RECORDS SUPPLIED →
-----

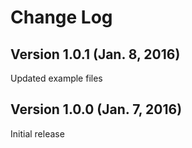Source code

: # Change Log

## Version 1.0.1 (Jan. 8, 2016)
Updated example files

## Version 1.0.0 (Jan. 7, 2016)
Initial release
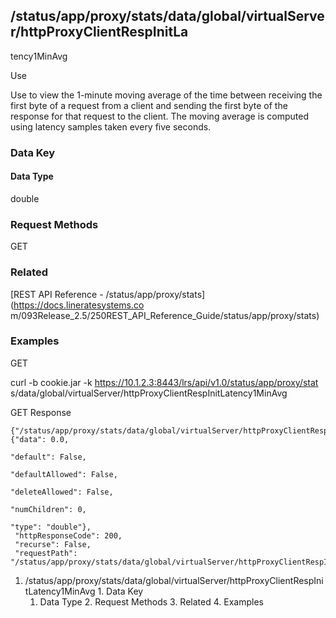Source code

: ## /status/app/proxy/stats/data/global/virtualServer/httpProxyClientRespInitLa
tency1MinAvg

Use

Use to view the 1-minute moving average of the time between receiving the
first byte of a request from a client and sending the first byte of the
response for that request to the client. The moving average is computed using
latency samples taken every five seconds.

### Data Key

#### Data Type

double

### Request Methods

GET

### Related

[REST API Reference - /status/app/proxy/stats](https://docs.lineratesystems.co
m/093Release_2.5/250REST_API_Reference_Guide/status/app/proxy/stats)

### Examples

GET

curl -b cookie.jar -k https://10.1.2.3:8443/lrs/api/v1.0/status/app/proxy/stat
s/data/global/virtualServer/httpProxyClientRespInitLatency1MinAvg

GET Response

    
    
    {"/status/app/proxy/stats/data/global/virtualServer/httpProxyClientRespInitLatency1MinAvg": {"data": 0.0,
                                                                                               "default": False,
                                                                                               "defaultAllowed": False,
                                                                                               "deleteAllowed": False,
                                                                                               "numChildren": 0,
                                                                                               "type": "double"},
     "httpResponseCode": 200,
     "recurse": False,
     "requestPath": "/status/app/proxy/stats/data/global/virtualServer/httpProxyClientRespInitLatency1MinAvg"}
    

  1. /status/app/proxy/stats/data/global/virtualServer/httpProxyClientRespInitLatency1MinAvg
    1. Data Key
      1. Data Type
    2. Request Methods
    3. Related
    4. Examples

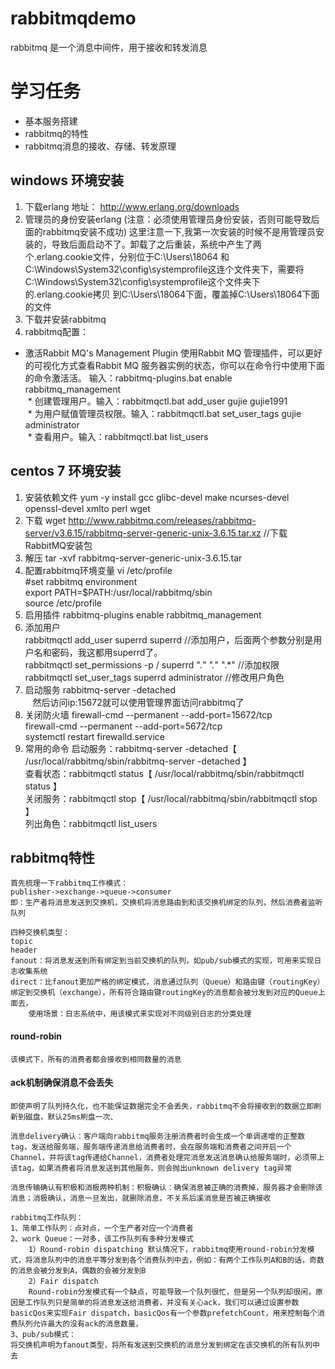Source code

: # rabbitmqdemo
rabbitmq 是一个消息中间件，用于接收和转发消息
# 学习任务
* 基本服务搭建
* rabbitmq的特性
* rabbitmq消息的接收、存储、转发原理

## windows 环境安装
 1. 下载erlang  地址： http://www.erlang.org/downloads
 2. 管理员的身份安装erlang (注意：必须使用管理员身份安装，否则可能导致后面的rabbitmq安装不成功)
 这里注意一下,我第一次安装的时候不是用管理员安装的，导致后面启动不了。卸载了之后重装，系统中产生了两个.erlang.cookie文件，分别位于C:\Users\18064
 和C:\Windows\System32\config\systemprofile这连个文件夹下，需要将C:\Windows\System32\config\systemprofile这个文件夹下的.erlang.cookie拷贝
 到C:\Users\18064下面，覆盖掉C:\Users\18064下面的文件
 3. 下载并安装rabbitmq
 4. rabbitmq配置：
  * 激活Rabbit MQ's Management Plugin 使用Rabbit MQ 管理插件，可以更好的可视化方式查看Rabbit MQ 服务器实例的状态，你可以在命令行中使用下面的命令激活活。 输入：rabbitmq-plugins.bat  enable  rabbitmq_management  
  * 创建管理用户。输入：rabbitmqctl.bat add_user gujie gujie1991  
  * 为用户赋值管理员权限。输入：rabbitmqctl.bat set_user_tags gujie administrator  
  * 查看用户。输入：rabbitmqctl.bat list_users
  
## centos 7 环境安装
 1. 安装依赖文件 yum -y install gcc glibc-devel make ncurses-devel openssl-devel xmlto perl wget
 2. 下载 wget http://www.rabbitmq.com/releases/rabbitmq-server/v3.6.15/rabbitmq-server-generic-unix-3.6.15.tar.xz  //下载RabbitMQ安装包
 3. 解压 tar -xvf rabbitmq-server-generic-unix-3.6.15.tar
 4. 配置rabbitmq环境变量
    vi /etc/profile  
      #set rabbitmq environment  
      export PATH=$PATH:/usr/local/rabbitmq/sbin  
    source /etc/profile  
 5. 启用插件 rabbitmq-plugins enable rabbitmq_management
 6. 添加用户  
    rabbitmqctl add_user superrd superrd  //添加用户，后面两个参数分别是用户名和密码，我这都用superrd了。  
    rabbitmqctl set_permissions -p / superrd ".*" ".*" ".*"  //添加权限  
    rabbitmqctl set_user_tags superrd administrator  //修改用户角色
 7. 启动服务 rabbitmq-server -detached  
    然后访问ip:15672就可以使用管理界面访问rabbitmq了
 8. 关闭防火墙
    firewall-cmd --permanent --add-port=15672/tcp  
    firewall-cmd --permanent --add-port=5672/tcp  
    systemctl restart firewalld.service
 9. 常用的命令
    启动服务：rabbitmq-server -detached【 /usr/local/rabbitmq/sbin/rabbitmq-server  -detached 】  
    查看状态：rabbitmqctl status【 /usr/local/rabbitmq/sbin/rabbitmqctl status  】  
    关闭服务：rabbitmqctl stop【 /usr/local/rabbitmq/sbin/rabbitmqctl stop  】  
    列出角色：rabbitmqctl list_users
    
 ## rabbitmq特性

    首先梳理一下rabbitmq工作模式：
	publisher->exchange->queue->consumer
	即：生产者将消息发送到交换机，交换机将消息路由到和该交换机绑定的队列，然后消费者监听队列
	
	四种交换机类型：
	topic
	header
	fanout：将消息发送到所有绑定到当前交换机的队列，如pub/sub模式的实现，可用来实现日志收集系统
	direct：比fanout更加严格的绑定模式，消息通过队列（Queue）和路由键（routingKey）绑定到交换机（exchange），所有符合路由键routingKey的消息都会被分发到对应的Queue上面去，
		使用场景：日志系统中，用该模式来实现对不同级别日志的分类处理
	
#### round-robin
	该模式下，所有的消费者都会接收到相同数量的消息
	
#### ack机制确保消息不会丢失

	即使声明了队列持久化，也不能保证数据完全不会丢失，rabbitmq不会将接收到的数据立即刷新到磁盘，默认25ms刷盘一次、
	
	消息delivery确认：客户端向rabbitmq服务注册消费者时会生成一个单调递增的正整数tag，发送给服务端，服务端传递消息给消费者时，会在服务端和消费者之间开启一个Channel，并将该tag传递给Channel，消费者处理完消息发送消息确认给服务端时，必须带上该tag，如果消费者将消息发送到其他服务，则会抛出unknown delivery tag异常
	
	消息传输确认有积极和消极两种机制：积极确认：确保消息被正确的消费掉，服务器才会删除该消息；消极确认，消息一旦发出，就删除消息，不关系后溪消息是否被正确接收
	
	rabbitmq工作队列：
	1、简单工作队列：点对点，一个生产者对应一个消费者
	2、work Queue：一对多，该工作队列有多种分发模式
		1）Round-robin dispatching 默认情况下，rabbitmq使用round-robin分发模式，将消息队列中的消息平等分发到各个消费队列中去，例如：有两个工作队列A和B的话，奇数的消息会被分发到A，偶数的会被分发到B
		2）Fair dispatch
		Round-robin分发模式有一个缺点，可能导致一个队列很忙，但是另一个队列却很闲，原因是工作队列只是简单的将消息发送给消费者，并没有关心ack，我们可以通过设置参数basicQos来实现Fair dispatch，basicQos有一个参数prefetchCount，用来控制每个消费队列允许最大的没有ack的消息数量，
	3、pub/sub模式：
	将交换机声明为fanout类型，将所有发送到交换机的消息分发到绑定在该交换机的所有队列中去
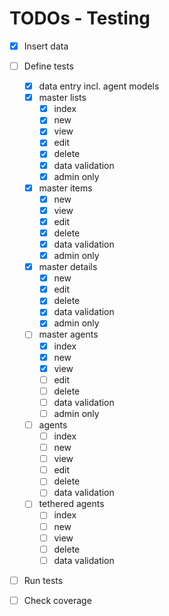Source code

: # TODOs - Testing

- [x] Insert data
- [ ] Define tests
    - [x] data entry incl. agent models
    - [x] master lists
        - [x] index
        - [x] new
        - [x] view
        - [x] edit
        - [x] delete
        - [x] data validation
        - [x] admin only
    - [x] master items 
        - [x] new
        - [x] view
        - [x] edit
        - [x] delete
        - [x] data validation
        - [x] admin only
    - [x] master details
        - [x] new
        - [x] edit
        - [x] delete
        - [x] data validation
        - [x] admin only
    - [ ] master agents
        - [x] index
        - [x] new
        - [x] view
        - [ ] edit
        - [ ] delete
        - [ ] data validation
        - [ ] admin only
    - [ ] agents
        - [ ] index
        - [ ] new
        - [ ] view
        - [ ] edit
        - [ ] delete
        - [ ] data validation
    - [ ] tethered agents
        - [ ] index
        - [ ] new
        - [ ] view
        - [ ] delete
        - [ ] data validation
- [ ] Run tests
- [ ] Check coverage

-----

PROBLEM DETAILS → Could you rewrite all of the data above, substituting "input validation" for every occurrence of "data validation" and keeping everything else the same? Leave the pictures out of your answer.

ANSWER TO THIS TASK →
Source code

: # Change Log

## Version 1.0.1 (Jan. 8, 2016)
Updated example files

## Version 1.0.0 (Jan. 7, 2016)
Initial release
Source code

: ## /status/app/proxy/stats/data/global/virtualServer/httpProxyClientRespInitLa
tency1MinAvg

Use

Use to view the 1-minute moving average of the time between receiving the
first byte of a request from a client and sending the first byte of the
response for that request to the client. The moving average is computed using
latency samples taken every five seconds.

### Data Key

#### Data Type

double

### Request Methods

GET

### Related

[REST API Reference - /status/app/proxy/stats](https://docs.lineratesystems.co
m/093Release_2.5/250REST_API_Reference_Guide/status/app/proxy/stats)

### Examples

GET

curl -b cookie.jar -k https://10.1.2.3:8443/lrs/api/v1.0/status/app/proxy/stat
s/data/global/virtualServer/httpProxyClientRespInitLatency1MinAvg

GET Response

    
    
    {"/status/app/proxy/stats/data/global/virtualServer/httpProxyClientRespInitLatency1MinAvg": {"data": 0.0,
                                                                                               "default": False,
                                                                                               "defaultAllowed": False,
                                                                                               "deleteAllowed": False,
                                                                                               "numChildren": 0,
                                                                                               "type": "double"},
     "httpResponseCode": 200,
     "recurse": False,
     "requestPath": "/status/app/proxy/stats/data/global/virtualServer/httpProxyClientRespInitLatency1MinAvg"}
    

  1. /status/app/proxy/stats/data/global/virtualServer/httpProxyClientRespInitLatency1MinAvg
    1. Data Key
      1. Data Type
    2. Request Methods
    3. Related
    4. Examples

Source code

: # rabbitmqdemo
rabbitmq 是一个消息中间件，用于接收和转发消息
# 学习任务
* 基本服务搭建
* rabbitmq的特性
* rabbitmq消息的接收、存储、转发原理

## windows 环境安装
 1. 下载erlang  地址： http://www.erlang.org/downloads
 2. 管理员的身份安装erlang (注意：必须使用管理员身份安装，否则可能导致后面的rabbitmq安装不成功)
 这里注意一下,我第一次安装的时候不是用管理员安装的，导致后面启动不了。卸载了之后重装，系统中产生了两个.erlang.cookie文件，分别位于C:\Users\18064
 和C:\Windows\System32\config\systemprofile这连个文件夹下，需要将C:\Windows\System32\config\systemprofile这个文件夹下的.erlang.cookie拷贝
 到C:\Users\18064下面，覆盖掉C:\Users\18064下面的文件
 3. 下载并安装rabbitmq
 4. rabbitmq配置：
  * 激活Rabbit MQ's Management Plugin 使用Rabbit MQ 管理插件，可以更好的可视化方式查看Rabbit MQ 服务器实例的状态，你可以在命令行中使用下面的命令激活活。 输入：rabbitmq-plugins.bat  enable  rabbitmq_management  
  * 创建管理用户。输入：rabbitmqctl.bat add_user gujie gujie1991  
  * 为用户赋值管理员权限。输入：rabbitmqctl.bat set_user_tags gujie administrator  
  * 查看用户。输入：rabbitmqctl.bat list_users
  
## centos 7 环境安装
 1. 安装依赖文件 yum -y install gcc glibc-devel make ncurses-devel openssl-devel xmlto perl wget
 2. 下载 wget http://www.rabbitmq.com/releases/rabbitmq-server/v3.6.15/rabbitmq-server-generic-unix-3.6.15.tar.xz  //下载RabbitMQ安装包
 3. 解压 tar -xvf rabbitmq-server-generic-unix-3.6.15.tar
 4. 配置rabbitmq环境变量
    vi /etc/profile  
      #set rabbitmq environment  
      export PATH=$PATH:/usr/local/rabbitmq/sbin  
    source /etc/profile  
 5. 启用插件 rabbitmq-plugins enable rabbitmq_management
 6. 添加用户  
    rabbitmqctl add_user superrd superrd  //添加用户，后面两个参数分别是用户名和密码，我这都用superrd了。  
    rabbitmqctl set_permissions -p / superrd ".*" ".*" ".*"  //添加权限  
    rabbitmqctl set_user_tags superrd administrator  //修改用户角色
 7. 启动服务 rabbitmq-server -detached  
    然后访问ip:15672就可以使用管理界面访问rabbitmq了
 8. 关闭防火墙
    firewall-cmd --permanent --add-port=15672/tcp  
    firewall-cmd --permanent --add-port=5672/tcp  
    systemctl restart firewalld.service
 9. 常用的命令
    启动服务：rabbitmq-server -detached【 /usr/local/rabbitmq/sbin/rabbitmq-server  -detached 】  
    查看状态：rabbitmqctl status【 /usr/local/rabbitmq/sbin/rabbitmqctl status  】  
    关闭服务：rabbitmqctl stop【 /usr/local/rabbitmq/sbin/rabbitmqctl stop  】  
    列出角色：rabbitmqctl list_users
    
 ## rabbitmq特性

    首先梳理一下rabbitmq工作模式：
	publisher->exchange->queue->consumer
	即：生产者将消息发送到交换机，交换机将消息路由到和该交换机绑定的队列，然后消费者监听队列
	
	四种交换机类型：
	topic
	header
	fanout：将消息发送到所有绑定到当前交换机的队列，如pub/sub模式的实现，可用来实现日志收集系统
	direct：比fanout更加严格的绑定模式，消息通过队列（Queue）和路由键（routingKey）绑定到交换机（exchange），所有符合路由键routingKey的消息都会被分发到对应的Queue上面去，
		使用场景：日志系统中，用该模式来实现对不同级别日志的分类处理
	
#### round-robin
	该模式下，所有的消费者都会接收到相同数量的消息
	
#### ack机制确保消息不会丢失

	即使声明了队列持久化，也不能保证数据完全不会丢失，rabbitmq不会将接收到的数据立即刷新到磁盘，默认25ms刷盘一次、
	
	消息delivery确认：客户端向rabbitmq服务注册消费者时会生成一个单调递增的正整数tag，发送给服务端，服务端传递消息给消费者时，会在服务端和消费者之间开启一个Channel，并将该tag传递给Channel，消费者处理完消息发送消息确认给服务端时，必须带上该tag，如果消费者将消息发送到其他服务，则会抛出unknown delivery tag异常
	
	消息传输确认有积极和消极两种机制：积极确认：确保消息被正确的消费掉，服务器才会删除该消息；消极确认，消息一旦发出，就删除消息，不关系后溪消息是否被正确接收
	
	rabbitmq工作队列：
	1、简单工作队列：点对点，一个生产者对应一个消费者
	2、work Queue：一对多，该工作队列有多种分发模式
		1）Round-robin dispatching 默认情况下，rabbitmq使用round-robin分发模式，将消息队列中的消息平等分发到各个消费队列中去，例如：有两个工作队列A和B的话，奇数的消息会被分发到A，偶数的会被分发到B
		2）Fair dispatch
		Round-robin分发模式有一个缺点，可能导致一个队列很忙，但是另一个队列却很闲，原因是工作队列只是简单的将消息发送给消费者，并没有关心ack，我们可以通过设置参数basicQos来实现Fair dispatch，basicQos有一个参数prefetchCount，用来控制每个消费队列允许最大的没有ack的消息数量，
	3、pub/sub模式：
	将交换机声明为fanout类型，将所有发送到交换机的消息分发到绑定在该交换机的所有队列中去
Source code

: # TODOs - Testing

- [x] Insert data
- [ ] Define tests
    - [x] data entry incl. agent models
    - [x] master lists
        - [x] index
        - [x] new
        - [x] view
        - [x] edit
        - [x] delete
        - [x] input validation
        - [x] admin only
    - [x] master items 
        - [x] new
        - [x] view
        - [x] edit
        - [x] delete
        - [x] input validation
        - [x] admin only
    - [x] master details
        - [x] new
        - [x] edit
        - [x] delete
        - [x] input validation
        - [x] admin only
    - [ ] master agents
        - [x] index
        - [x] new
        - [x] view
        - [ ] edit
        - [ ] delete
        - [ ] input validation
        - [ ] admin only
    - [ ] agents
        - [ ] index
        - [ ] new
        - [ ] view
        - [ ] edit
        - [ ] delete
        - [ ] input validation
    - [ ] tethered agents
        - [ ] index
        - [ ] new
        - [ ] view
        - [ ] delete
        - [ ] input validation
- [ ] Run tests
- [ ] Check coverage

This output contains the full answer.